En ningún lugar de la ciencia puede tal vez la parcialidad provocar tanta ceguera como cuando se refiere a la evolución.
Las especies, a lo largo del tiempo, conservan rasgos que les son útiles y pierden otros que no lo son. Los que no se adaptan no sobreviven; los aventajados sí. Eso es sencillo y se puede ver.
Pero la aparición de una nueva especie a partir de otra ya existente, o incluso de un miembro u órgano totalmente nuevo dentro de una especie- hechos que la ciencia contemporánea insiste en que han sucedido literalmente millones de veces- nunca han sido presenciados por testigos ni reproducidos. Mucho menos si hablamos de un organismo que ha emergido de la materia inerte- la “generación espontánea” que quienes proponen la teoría de la evolución consideran que fue lo que inició el proceso.

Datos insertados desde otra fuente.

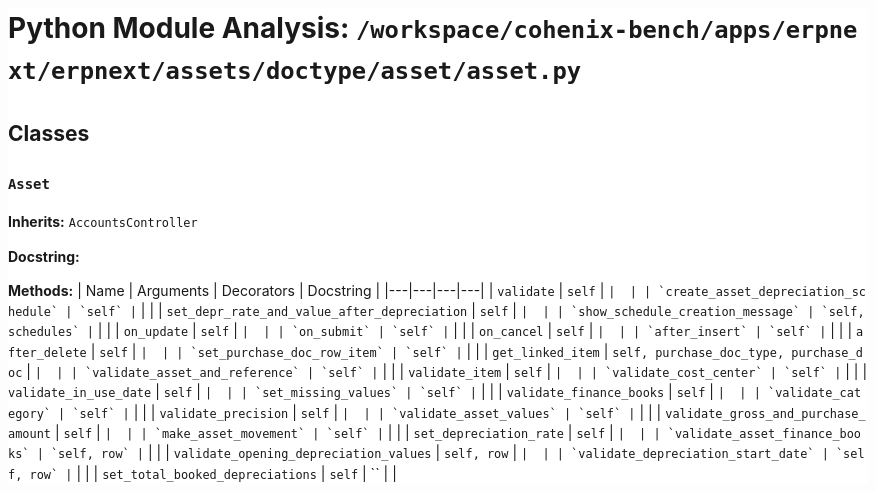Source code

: # Python Module Analysis: `/workspace/cohenix-bench/apps/erpnext/erpnext/assets/doctype/asset/asset.py`

## Classes

### `Asset`
**Inherits:** `AccountsController`


**Docstring:**
```

```

**Methods:**
| Name | Arguments | Decorators | Docstring |
|---|---|---|---|
| `validate` | `self` | `` |  |
| `create_asset_depreciation_schedule` | `self` | `` |  |
| `set_depr_rate_and_value_after_depreciation` | `self` | `` |  |
| `show_schedule_creation_message` | `self, schedules` | `` |  |
| `on_update` | `self` | `` |  |
| `on_submit` | `self` | `` |  |
| `on_cancel` | `self` | `` |  |
| `after_insert` | `self` | `` |  |
| `after_delete` | `self` | `` |  |
| `set_purchase_doc_row_item` | `self` | `` |  |
| `get_linked_item` | `self, purchase_doc_type, purchase_doc` | `` |  |
| `validate_asset_and_reference` | `self` | `` |  |
| `validate_item` | `self` | `` |  |
| `validate_cost_center` | `self` | `` |  |
| `validate_in_use_date` | `self` | `` |  |
| `set_missing_values` | `self` | `` |  |
| `validate_finance_books` | `self` | `` |  |
| `validate_category` | `self` | `` |  |
| `validate_precision` | `self` | `` |  |
| `validate_asset_values` | `self` | `` |  |
| `validate_gross_and_purchase_amount` | `self` | `` |  |
| `make_asset_movement` | `self` | `` |  |
| `set_depreciation_rate` | `self` | `` |  |
| `validate_asset_finance_books` | `self, row` | `` |  |
| `validate_opening_depreciation_values` | `self, row` | `` |  |
| `validate_depreciation_start_date` | `self, row` | `` |  |
| `set_total_booked_depreciations` | `self` | `` |  |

La solemne convicción de que la vida apareció azarosamente y que nuevas especies evolucionaron a partir de otras innumerables veces, sigue siendo un enorme salto…bueno, de fé. Y esa es la razón por la cual la “evolución” es llamada, apropiadamente, una “teoría”. Y más bien debería ser llamada una religión.
En tanto una creencia o fe que santifica el azar como el motor de todo, el Evolucionismo puede deberle menos a la objetividad que a un deseo subconciente de rechazar el concepto de un Creador.
Y toda la insistencia militante en su veracidad debería recordarnos a todos nosotros las palabras del Profesor Eysenck.